──────── EXERCISE DATA ────────

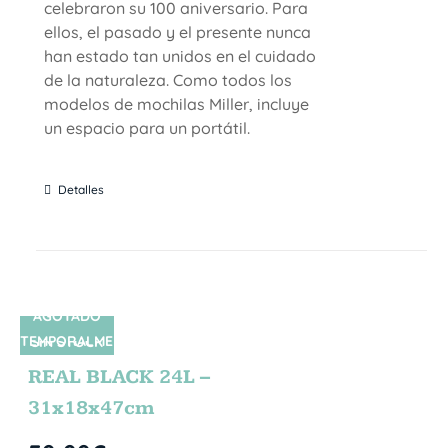
celebraron su 100 aniversario. Para
ellos, el pasado y el presente nunca
han estado tan unidos en el cuidado
de la naturaleza. Como todos los
modelos de mochilas Miller, incluye
un espacio para un portátil.
Detalles
AGOTADO
TEMPORALME
SIN STOCK
NTE
REAL BLACK 24L –
31x18x47cm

────────

PROBLEM STATEMENT:
Can you reproduce the text of the entries word for word, leaving out the pictures?

ANSWER FOR THIS EXERCISE:
celebraron su 100 aniversario. Para
ellos, el pasado y el presente nunca
han estado tan unidos en el cuidado
de la naturaleza. Como todos los
modelos de mochilas Miller, incluye
un espacio para un portátil.
Detalles
AGOTADO
TEMPORALME
SIN STOCK
NTE
REAL BLACK 24L –
31x18x47cm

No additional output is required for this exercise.